Overall, I’m going to give Who Do You Love 5 stars out of 5. I can safely place it amongst my top three favourite Jennifer Weiner books.

What I’m Reading: American Sniper

From Goodreads.com:
From 1999 to 2009, U.S. Navy SEAL Chris Kyle recorded the most career sniper kills in United States military history. The Pentagon has officially confirmed more than 150 of Kyle’s kills (the previous American record was 109), but it has declined to verify the astonishing total number for this book. Iraqi insurgents feared Kyle so much they named him al-Shaitan (“the devil”) and placed a bounty on his head. Kyle earned legendary status among his fellow SEALs, Marines, and U.S. Army soldiers, whom he protected with deadly accuracy from rooftops and stealth positions. Gripping and unforgettable, Kyle’s masterful account of his extraordinary battlefield experiences ranks as one of the great war memoirs of all time.

A native Texan who learned to shoot on childhood hunting trips with his father, Kyle was a champion saddle-bronc rider prior to joining the Navy. After 9/11, he was thrust onto the front lines of the War on Terror, and soon found his calling as a world-class sniper who performed best under fire. He recorded a personal-record 2,100-yard kill shot outside Baghdad; in Fallujah, Kyle braved heavy fire to rescue a group of Marines trapped on a street; in Ramadi, he stared down insurgents with his pistol in close combat. Kyle talks honestly about the pain of war—of twice being shot and experiencing the tragic deaths of two close friends.

American Sniper also honors Kyle’s fellow warriors, who raised hell on and off the battlefield. And in moving first-person accounts throughout, Kyle’s wife, Taya, speaks openly about the strains of war on their marriage and children, as well as on Chris.

Adrenaline-charged and deeply personal, American Sniper is a thrilling eyewitness account of war that only one man could tell.

My review:
I’ll say right off the bat that I watched the movie before I read the book. I bought the book for Kyle (my husband, not the author, obviously) for his birthday after we watched the movie in theatre and he said that while he enjoyed the movie, he didn’t LOVE it because of everything he had heard/read about Chris Kyle and the controversy behind, well, everything. I’m not going to delve into the politics behind Kyle’s (the author, not my husband, lol) experiences or the war overseas in general because to be 100% honest, I haven’t paid too much attention to it all. This is just a review of the book. I digress … 

(And for the record, when I mention Kyle from here on out, I’m referring to the author, not my husband …)

Diving into the book, I found it to be a really interesting read, especially since reading it helped explain some of the events that occurred in the movie. The movie reflected the book almost perfectly, with the exception of a couple of events that were changed to make the movie more “Hollywood” I guess. (I won’t give anything away for those who haven’t read the book or watched the movie.)

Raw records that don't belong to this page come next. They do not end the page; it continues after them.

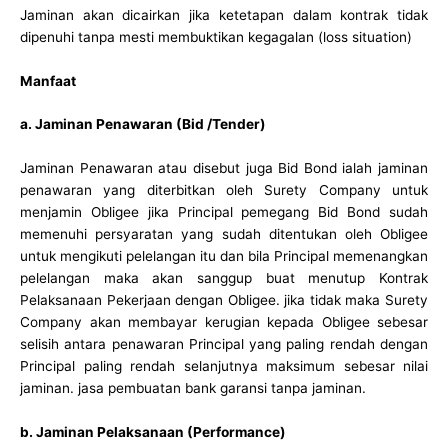
Jaminan akan dicairkan jika ketetapan dalam kontrak tidak
dipenuhi tanpa mesti membuktikan kegagalan (loss situation)
Manfaat
a. Jaminan Penawaran (Bid /Tender)
Jaminan Penawaran atau disebut juga Bid Bond ialah jaminan
penawaran yang diterbitkan oleh Surety Company untuk
menjamin Obligee jika Principal pemegang Bid Bond sudah
memenuhi persyaratan yang sudah ditentukan oleh Obligee
untuk mengikuti pelelangan itu dan bila Principal memenangkan
pelelangan maka akan sanggup buat menutup Kontrak
Pelaksanaan Pekerjaan dengan Obligee. jika tidak maka Surety
Company akan membayar kerugian kepada Obligee sebesar
selisih antara penawaran Principal yang paling rendah dengan
Principal paling rendah selanjutnya maksimum sebesar nilai
jaminan. jasa pembuatan bank garansi tanpa jaminan.
b. Jaminan Pelaksanaan (Performance)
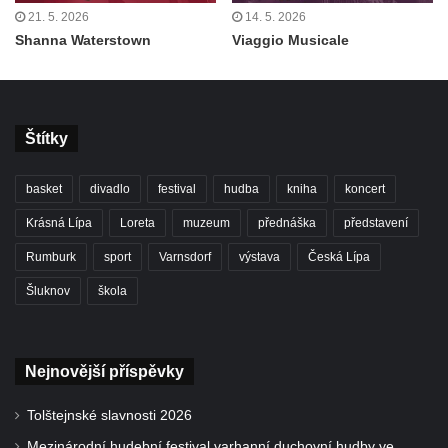
21. 5. 2026
14. 5. 2026
Shanna Waterstown
Viaggio Musicale
Štítky
basket
divadlo
festival
hudba
kniha
koncert
Krásná Lípa
Loreta
muzeum
přednáška
představení
Rumburk
sport
Varnsdorf
výstava
Česká Lípa
Šluknov
škola
Nejnovější příspěvky
Tolštejnské slavnosti 2026
Mezinárodní hudební festival varhanní duchovní hudby ve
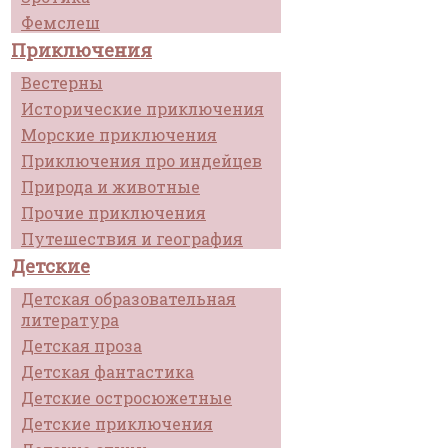
Фемслеш
Приключения
Вестерны
Исторические приключения
Морские приключения
Приключения про индейцев
Природа и животные
Прочие приключения
Путешествия и география
Детские
Детская образовательная
литература
Детская проза
Детская фантастика
Детские остросюжетные
Детские приключения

It’s hard to really be critical about an autobiography, though, and this is only the 4th one I’ve ever read. I know a lot of skeptics have criticized Kyle for writing this book, but I think it’s a bold thing to do for someone who had so much first-hand, up-close-and-personal experiences with the war. You put a lot on the line when you lay out your life story like the way Kyle does.

He is also a relatable person, when you take away the war and the preconceived notions that he’s a “killer.” In the end, all he wanted to do was his job, and is that not what most of us want to do? Whether you live to sell stocks, bag groceries, or be overseas fighting for your country, it doesn’t matter; Kyle just wanted to serve his country and made that very clear.

I know everyone has their own opinion on the war, so before I start making things too political after I said I would refrain, I’ll nip this review in the bud. Overall, I still give American Soldier 4 stars out of 5. It was an extremely interesting and eye-opening read, and I definitely recommend those who are interested in the movie to read the autobiography instead.